* **ASSIGNMENT**:
Please lay out everything from the start of the listing down to the line containing "РИА Новости", inclusive, as a numbered list with no blank lines. Leave the pictures out of the answer.

* **STUDY MATERIAL**:

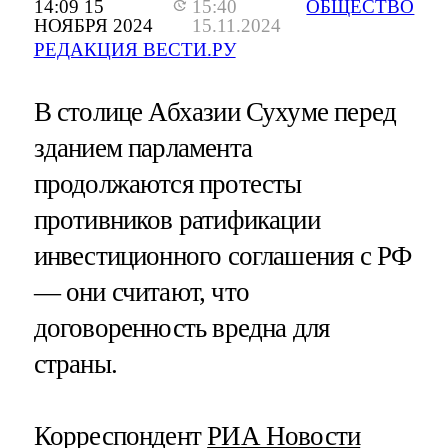
14:09 15
15:40
ОБЩЕСТВО
НОЯБРЯ 2024
15.11.2024
РЕДАКЦИЯ ВЕСТИ.РУ
В столице Абхазии Сухуме перед
зданием парламента
продолжаются протесты
противников ратификации
инвестиционного соглашения с РФ
— они считают, что
договоренность вредна для
страны.
Корреспондент
РИА Новости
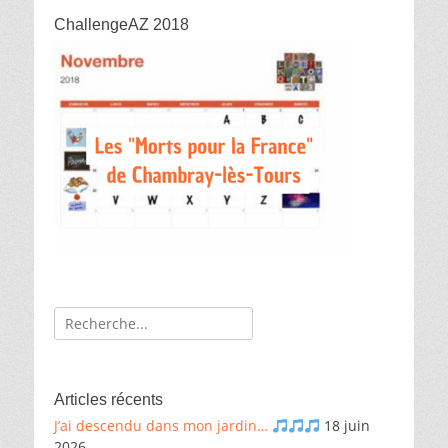
ChallengeAZ 2018
Recherche
de:
Articles récents
J’ai descendu dans mon jardin…
18 juin
2026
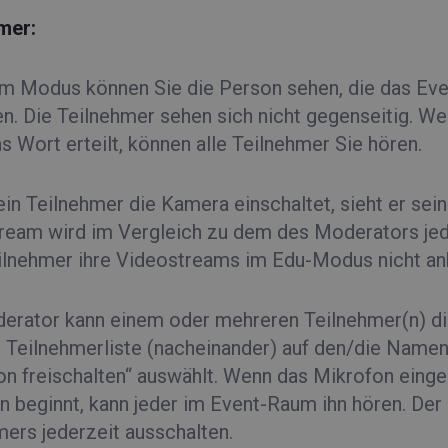
mer:
em Modus können Sie die Person sehen, die das Even
n. Die Teilnehmer sehen sich nicht gegenseitig. Wen
s Wort erteilt, können alle Teilnehmer Sie hören.
ein Teilnehmer die Kamera einschaltet, sieht er se
ream wird im Vergleich zu dem des Moderators jedoc
ilnehmer ihre Videostreams im Edu-Modus nicht an
erator kann einem oder mehreren Teilnehmer(n) die
er Teilnehmerliste (nacheinander) auf den/die Name
on freischalten“ auswählt. Wenn das Mikrofon einge
n beginnt, kann jeder im Event-Raum ihn hören. De
mers jederzeit ausschalten.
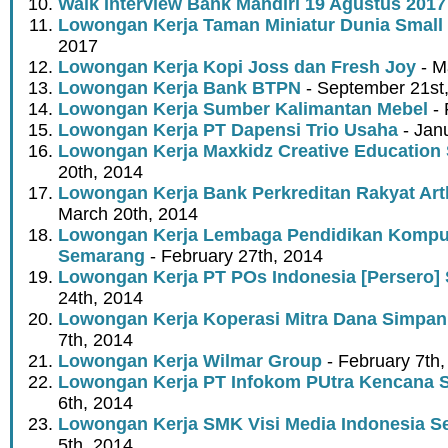
Walk Interview Bank Mandiri 19 Agustus 2017
Lowongan Kerja Taman Miniatur Dunia Small
2017
Lowongan Kerja Kopi Joss dan Fresh Joy
- M
Lowongan Kerja Bank BTPN
- September 21st
Lowongan Kerja Sumber Kalimantan Mebel
- 
Lowongan Kerja PT Dapensi Trio Usaha
- Jan
Lowongan Kerja Maxkidz Creative Education
20th, 2014
Lowongan Kerja Bank Perkreditan Rakyat Ar
March 20th, 2014
Lowongan Kerja Lembaga Pendidikan Kompu
Semarang
- February 27th, 2014
Lowongan Kerja PT POs Indonesia [Persero]
24th, 2014
Lowongan Kerja Koperasi Mitra Dana Simpan
7th, 2014
Lowongan Kerja Wilmar Group
- February 7th,
Lowongan Kerja PT Infokom PUtra Kencana 
6th, 2014
Lowongan Kerja SMK Visi Media Indonesia 
5th, 2014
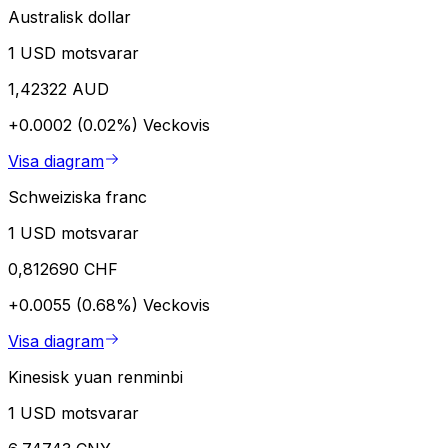
Australisk dollar
1 USD motsvarar
1,42322 AUD
+0.0002 (0.02%)
Veckovis
Visa diagram
Schweiziska franc
1 USD motsvarar
0,812690 CHF
+0.0055 (0.68%)
Veckovis
Visa diagram
Kinesisk yuan renminbi
1 USD motsvarar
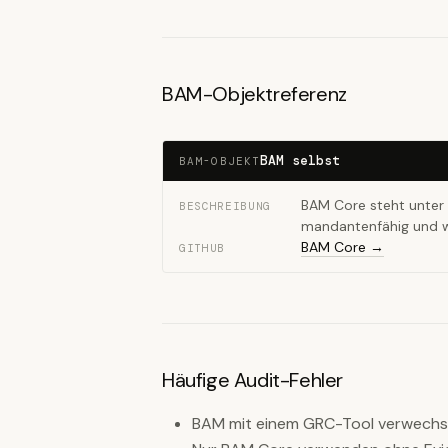
BAM-Objektreferenz
BAM selbst
BAM-OBJEKT
BAM Core steht unter 
BESCHREIBUNG
mandantenfähig und wh
BAM Core →
GITHUB
Häufige Audit-Fehler
BAM mit einem GRC-Tool verwechsel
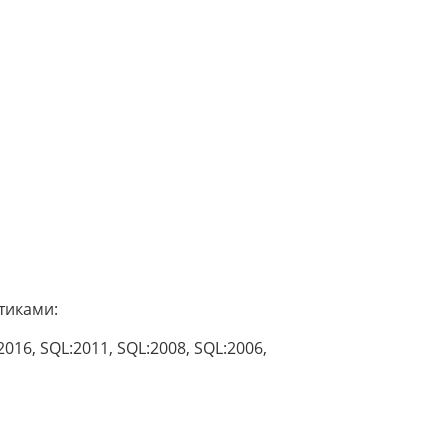
тиками:
16, SQL:2011, SQL:2008, SQL:2006,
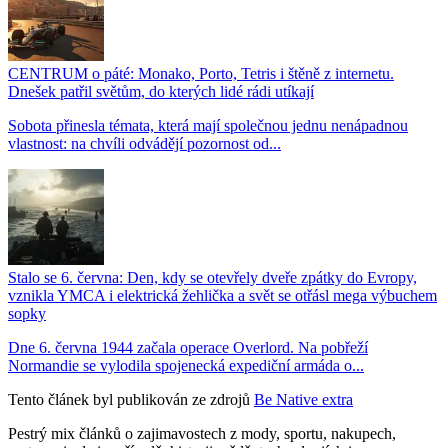
CENTRUM o páté: Monako, Porto, Tetris i štěně z internetu.
Dnešek patřil světům, do kterých lidé rádi utíkají
Sobota přinesla témata, která mají společnou jednu nenápadnou
vlastnost: na chvíli odvádějí pozornost od...
Stalo se 6. června: Den, kdy se otevřely dveře zpátky do Evropy,
vznikla YMCA i elektrická žehlička a svět se otřásl mega výbuchem
sopky
Dne 6. června 1944 začala operace Overlord. Na pobřeží
Normandie se vylodila spojenecká expediční armáda o...
Tento článek byl publikován ze zdrojů
Be Native extra
Pestrý mix článků o zajimavostech z mody, sportu, nakupech,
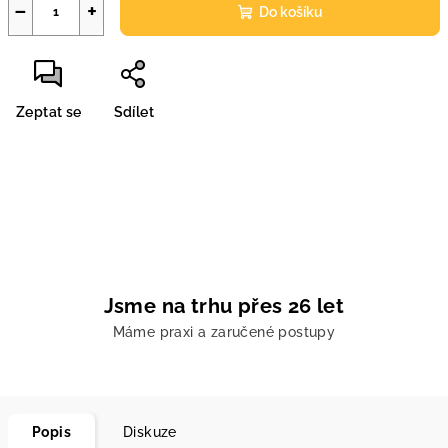
−
+
Do košíku
Zeptat se
Sdílet
Jsme na trhu přes 26 let
Máme praxi a zaručené postupy
Popis
Diskuze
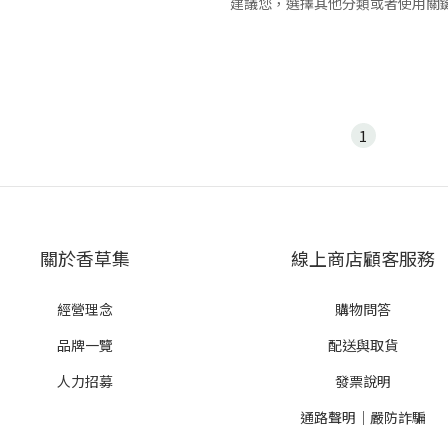
建議您，選擇其他分類或者使用關
1
關於香草集
線上商店顧客服務
經營理念
購物問答
品牌一覽
配送與取貨
人力招募
發票說明
通路聲明｜嚴防詐騙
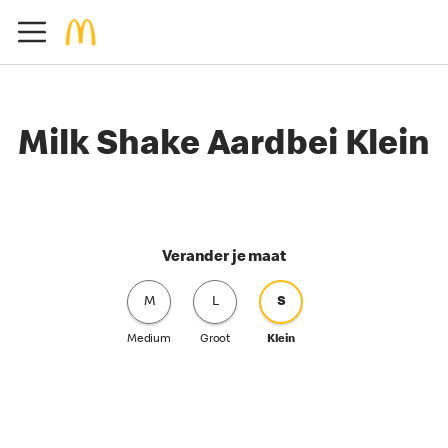
Milk Shake Aardbei Klein
Verander je maat
M
L
S
Medium
Groot
Klein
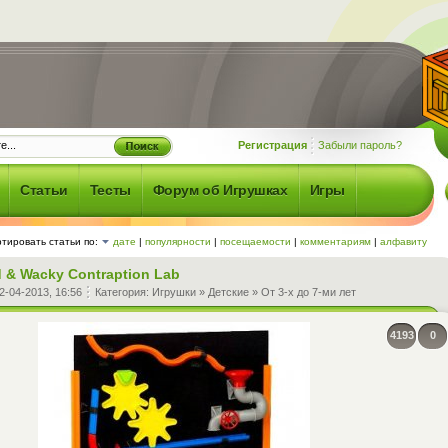
Регистрация
Забыли пароль?
Статьи
Тесты
Форум об Игрушках
Игры
тировать статьи по:
дате
|
популярности
|
посещаемости
|
комментариям
|
алфавиту
d & Wacky Contraption Lab
2-04-2013, 16:56
Категория:
Игрушки
»
Детские
»
От 3-х до 7-ми лет
4193
0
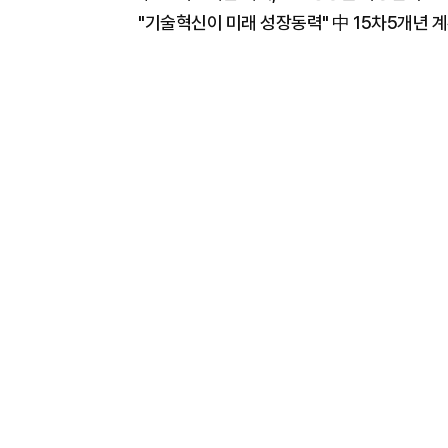
"기술혁신이 미래 성장동력" 中 15차5개년 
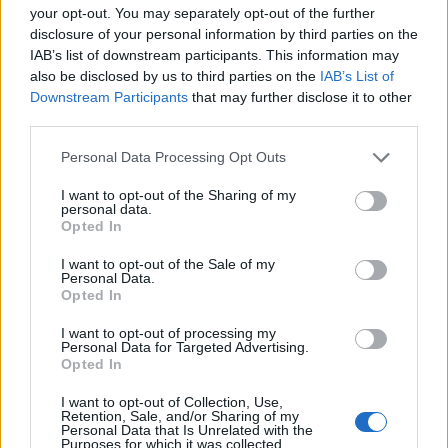
your opt-out. You may separately opt-out of the further
Szerdán 2200 darab saját részvényt vett a
disclosure of your personal information by third parties on the
PannErgy, 632,80 forintos átlagos árfolyamon. A
IAB’s list of downstream participants. This information may
tranzakciót követően a PannErgy 2 834 279 db
also be disclosed by us to third parties on the
IAB’s List of
Downstream Participants
that may further disclose it to other
saját részvénnyel rendelkezik, ami a kibocsátott
third parties.
teljes részvénymennyiség 13,46%-a.
Personal Data Processing Opt Outs
A társaság saját részvény vásárlásai a piaci forgalom 56%-
át adták, ami megfelelt annak az átlagnak, ami az utóbbi
I want to opt-out of the Sharing of my
personal data.
hetek saját részvény vásárlásait jellemzi.A társaság
Opted In
rendületlenül veszi magát a 630 forintos szinteken, pénz
I want to opt-out of the Sale of my
pedig még akad bőven a Pannunion-ban levő részesedés
Personal Data.
eladását követően.
Opted In
I want to opt-out of processing my
Personal Data for Targeted Advertising.
KEDVES OLVASÓNK!
Opted In
A keresett cikk a portfolio.hu hírarchívumához
I want to opt-out of Collection, Use,
tartozik, melynek olvasása előfizetéses
Retention, Sale, and/or Sharing of my
Personal Data that Is Unrelated with the
regisztrációhoz kötött.
Purposes for which it was collected.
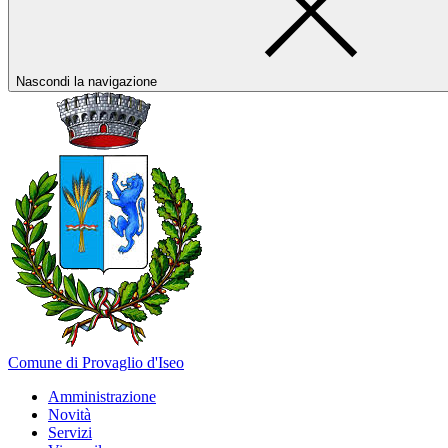
Nascondi la navigazione
Comune di Provaglio d'Iseo
Amministrazione
Novità
Servizi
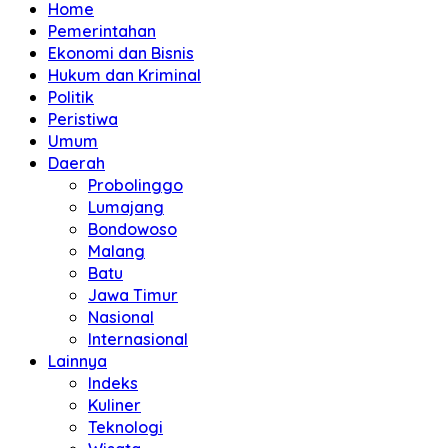
Home
Pemerintahan
Ekonomi dan Bisnis
Hukum dan Kriminal
Politik
Peristiwa
Umum
Daerah
Probolinggo
Lumajang
Bondowoso
Malang
Batu
Jawa Timur
Nasional
Internasional
Lainnya
Indeks
Kuliner
Teknologi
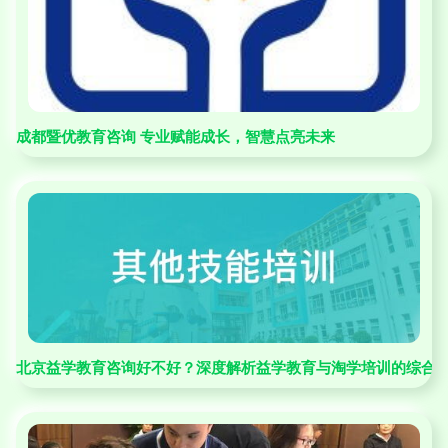
成都暨优教育咨询 专业赋能成长，智慧点亮未来
北京益学教育咨询好不好？深度解析益学教育与淘学培训的综合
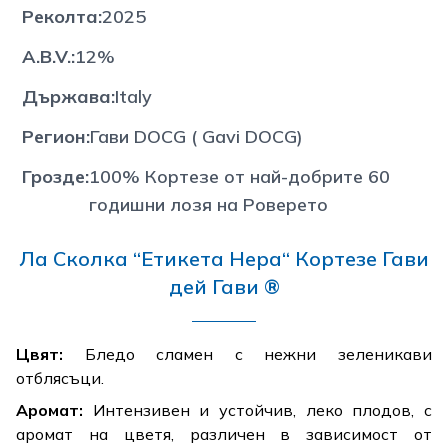
Реколта
:
2025
A.B.V.
:
12%
Държава
:
Italy
Регион
:
Гави DOCG ( Gavi DOCG)
Грозде
:
100% Кортезе от най-добрите 60
годишни лозя на Роверето
Ла Сколка “Етикета Нера“ Кортезе Гави
дей Гави ®
Цвят:
Бледо сламен с нежни зеленикави
отблясъци.
Аромат:
Интензивен и устойчив, леко плодов, с
аромат на цветя, различен в зависимост от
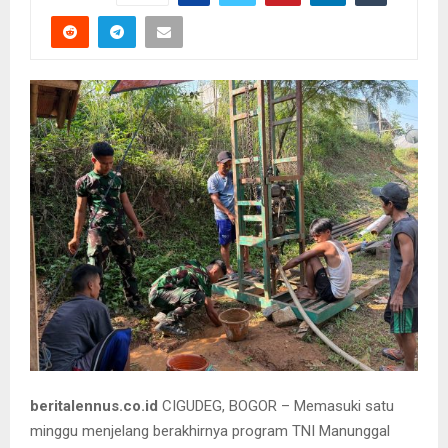
beritalennus.co.id
CIGUDEG, BOGOR – Memasuki satu
minggu menjelang berakhirnya program TNI Manunggal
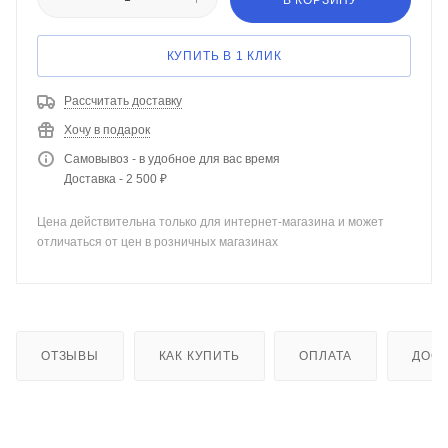
В КОРЗИНУ
КУПИТЬ В 1 КЛИК
Рассчитать доставку
Хочу в подарок
Самовывоз - в удобное для вас время
Доставка - 2 500 ₽
Цена действительна только для интернет-магазина и может
отличаться от цен в розничных магазинах
ОТЗЫВЫ
КАК КУПИТЬ
ОПЛАТА
ДОСТ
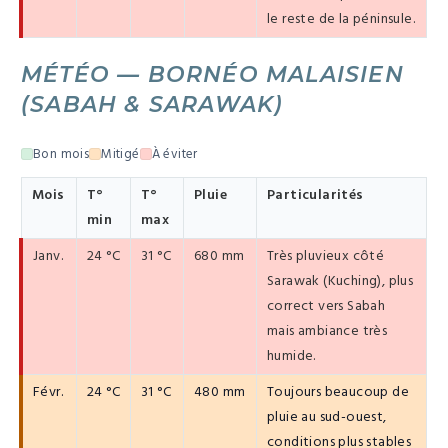
le reste de la péninsule.
MÉTÉO — BORNÉO MALAISIEN
(SABAH & SARAWAK)
Bon mois
Mitigé
À éviter
Mois
T°
T°
Pluie
Particularités
min
max
Janv.
24 °C
31 °C
680 mm
Très pluvieux côté
Sarawak (Kuching), plus
correct vers Sabah
mais ambiance très
humide.
Févr.
24 °C
31 °C
480 mm
Toujours beaucoup de
pluie au sud-ouest,
conditions plus stables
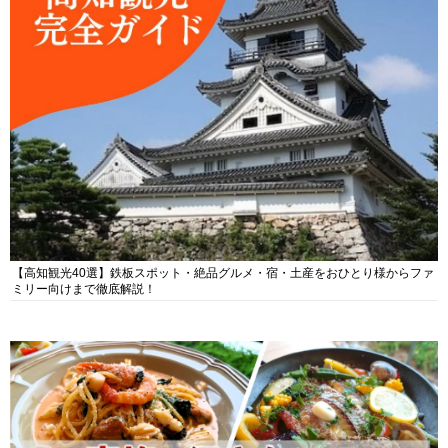
【高知観光40選】鉄板スポット・絶品グルメ・宿・土産をおひとり様からファ
ミリー向けまで徹底解説！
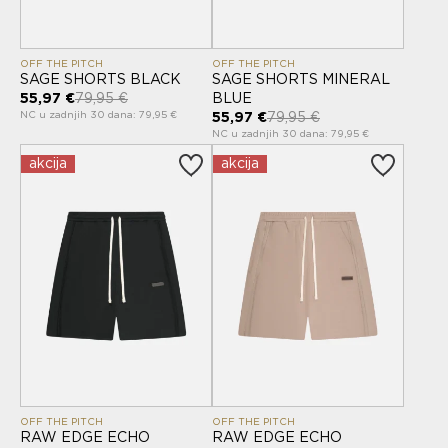
OFF THE PITCH
OFF THE PITCH
SAGE SHORTS BLACK
SAGE SHORTS MINERAL
55,97 €
79,95 €
BLUE
NC u zadnjih 30 dana: 79,95 €
55,97 €
79,95 €
NC u zadnjih 30 dana: 79,95 €
akcija
akcija
OFF THE PITCH
OFF THE PITCH
RAW EDGE ECHO
RAW EDGE ECHO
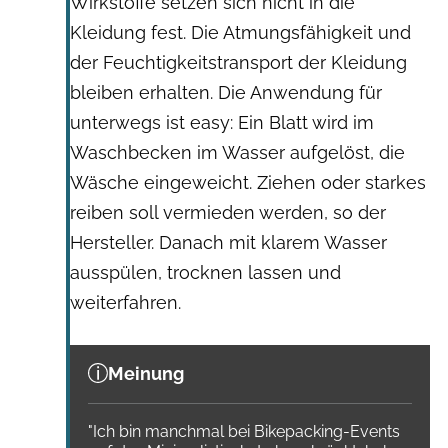
Wirkstoffe setzen sich nicht in die
Kleidung fest. Die Atmungsfähigkeit und
der Feuchtigkeitstransport der Kleidung
bleiben erhalten. Die Anwendung für
unterwegs ist easy: Ein Blatt wird im
Waschbecken im Wasser aufgelöst, die
Wäsche eingeweicht. Ziehen oder starkes
reiben soll vermieden werden, so der
Hersteller. Danach mit klarem Wasser
ausspülen, trocknen lassen und
weiterfahren.
Meinung
"Ich bin manchmal bei Bikepacking-Events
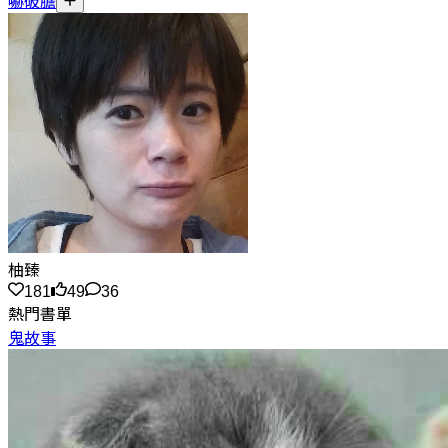
嚇破膽
柚臻
181
49
36
熱門書單
鬼故事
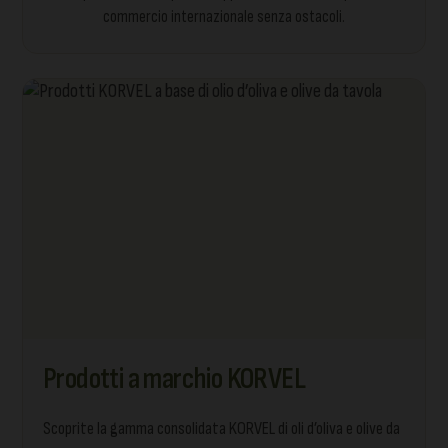
commercio internazionale senza ostacoli.
Prodotti a marchio KORVEL
Scoprite la gamma consolidata KORVEL di oli d’oliva e olive da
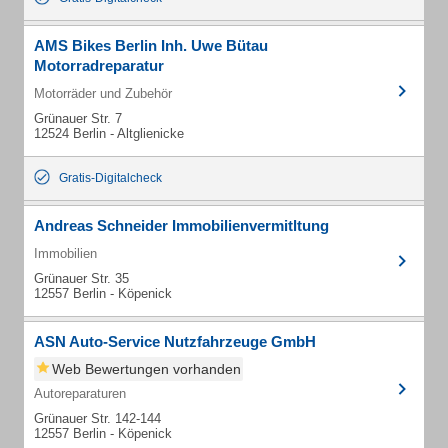
AMS Bikes Berlin Inh. Uwe Bütau
Motorradreparatur
Motorräder und Zubehör
Grünauer Str. 7
12524 Berlin - Altglienicke
Gratis-Digitalcheck
Andreas Schneider Immobilienvermitltung
Immobilien
Grünauer Str. 35
12557 Berlin - Köpenick
ASN Auto-Service Nutzfahrzeuge GmbH
Web Bewertungen vorhanden
Autoreparaturen
Grünauer Str. 142-144
12557 Berlin - Köpenick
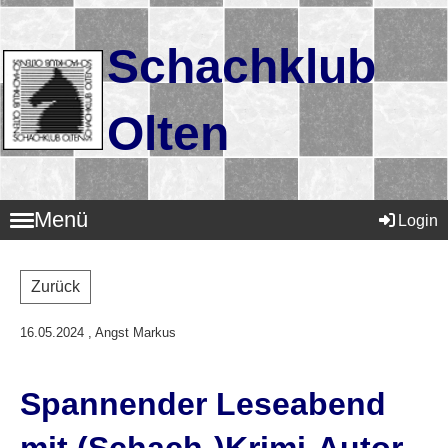
Schachklub
Olten
Menü
Login
Zurück
16.05.2024
, Angst Markus
Spannender Leseabend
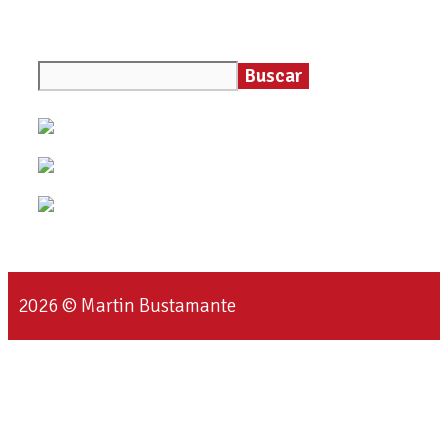
Buscar
2026 © Martin Bustamante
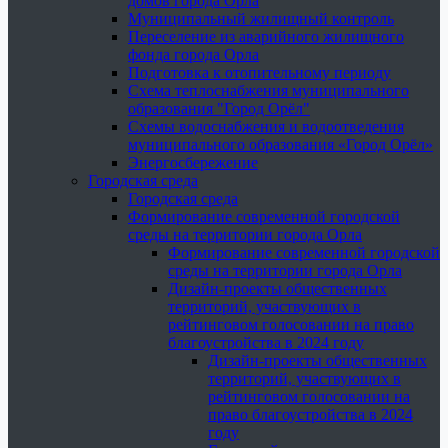
домов города Орла
Муниципальный жилищный контроль
Переселение из аварийного жилищного
фонда города Орла
Подготовка к отопительному периоду
Схема теплоснабжения муниципального
образования "Город Орёл"
Схемы водоснабжения и водоотведения
муниципального образования «Город Орёл»
Энергосбережение
Городская среда
Городская среда
Формирование современной городской
среды на территории города Орла
Формирование современной городской
среды на территории города Орла
Дизайн-проекты общественных
территорий, участвующих в
рейтинговом голосовании на право
благоустройства в 2024 году
Дизайн-проекты общественных
территорий, участвующих в
рейтинговом голосовании на
право благоустройства в 2024
году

* **FINAL ANSWER**:
1. 14:09 15
2. 15:40
3. ОБЩЕСТВО
4. НОЯБРЯ 2024
5. 15.11.2024
6. РЕДАКЦИЯ ВЕСТИ.РУ
7. В столице Абхазии Сухуме перед
8. зданием парламента
9. продолжаются протесты
10. противников ратификации
11. инвестиционного соглашения с РФ
12. — они считают, что
13. договоренность вредна для
14. страны.
15. Корреспондент
16. РИА Новости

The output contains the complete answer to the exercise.